-------- Page text
Plus lots of odds and ends - which we managed to make light work of.

Pryanik


200g Sugar
2 eggs
100g unsalted butter
6-7 tbsp of Honey
1½ tbsp cinnamon
1 tsp ginger
½ tsp Nutmeg
1tsp baking powder
250g plain flour

Heat honey + butter in a pan over a low heat (stir regularly). Whilst it is heating beat the eggs and sugar together. When the honey & butter are melted and just starting to bubble slightly, add the beaten eggs and sugar. Leave on the heat (still stirring) until it's pretty hot to the touch, but not sizzling. Then remove from the heat and fold in the dry ingredients bit-by-bit.

Now allow the mixture to cool - I left it over night, but an hour is probably plenty. Roll out to about 5mm thickness and bake at 180°C for 10-12 minutes.
----------------
-------- Given information
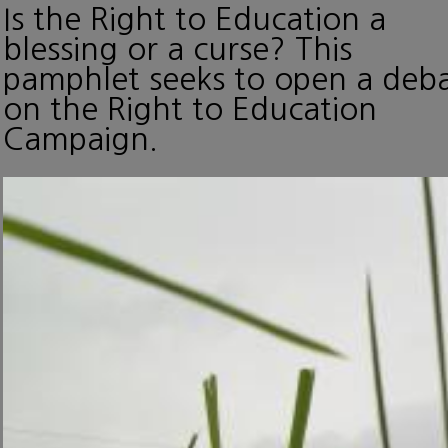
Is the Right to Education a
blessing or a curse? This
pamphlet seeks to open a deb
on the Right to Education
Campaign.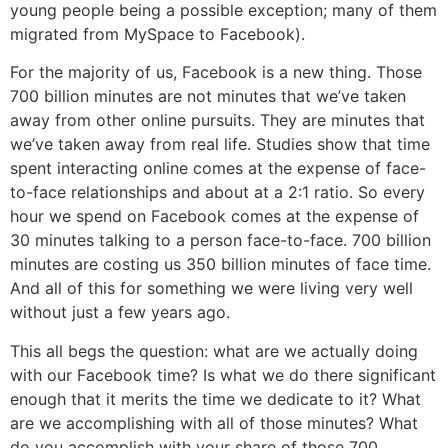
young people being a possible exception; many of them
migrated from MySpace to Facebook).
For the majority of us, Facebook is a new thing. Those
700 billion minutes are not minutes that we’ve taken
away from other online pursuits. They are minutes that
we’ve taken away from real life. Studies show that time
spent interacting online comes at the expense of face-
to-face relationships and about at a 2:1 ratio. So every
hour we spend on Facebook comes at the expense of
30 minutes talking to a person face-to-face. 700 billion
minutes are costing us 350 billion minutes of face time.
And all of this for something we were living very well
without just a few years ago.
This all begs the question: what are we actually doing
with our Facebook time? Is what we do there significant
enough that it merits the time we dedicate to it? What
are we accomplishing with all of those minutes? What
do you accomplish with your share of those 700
----------------
Problems and tasks
1. Extract everything in the Pryanik recipe from "Heat honey +" down to "for 10-12 minutes.".
2. Extend the Pryanik recipe past its final sentence.
The listing is not used in any of the work here.

Answers given
1.
Heat honey + butter in a pan over a low heat (stir regularly). Whilst it is heating beat the eggs and sugar together. When the honey & butter are melted and just starting to bubble slightly, add the beaten eggs and sugar. Leave on the heat (still stirring) until it's pretty hot to the touch, but not sizzling. Then remove from the heat and fold in the dry ingredients bit-by-bit.

Now allow the mixture to cool - I left it over night, but an hour is probably plenty. Roll out to about 5mm thickness and bake at 180°C for 10-12 minutes.

2.
The shapes for the dinosaur had to be quite precise (for biscuit shapes!) to get a structurally sound dinosaur. I got best results from cutting the shapes immediately after taking the biscuits out of the oven, but this leaves lots of odds and ends - so if your shapes aren't so demanding then it's probably easier to cut before baking.

Monday, 3 February 2014

Tom's Autumn Apple Cake

I copied this recipe down a long time ago, and I think I forgot to halve the apples along with the rest of the ingredients.  If you like apples a lot use the full amount (I did for my bake, and it works), but it turns out very apple-y!

It's gluten free, but probably also works fine with normal plain flour. But then obviously wouldn't be gluten-free.

Ingredients

1lb peeled, cored and sliced apples
1½ cups GF flour (or Polenta)
½ tbsp GF baking powder
Pinch salt
1¼ cups granulated sugar (I used brown)
½ cup oil
2 large eggs
1½ tsp Vanilla
Zest and juice of 1 small orange

Method

Put the everything except the apples in a bowl and mix it together well.
Line a 8" square tin and pour in half the batter.
Layer on half the apples.
Pour on remaining batter.
Layer on remaining apples.
Sprinkle some brown sugar and little pinch of cinnamon over the apples.
Bake for around 1½ hours at 180°C/GM4.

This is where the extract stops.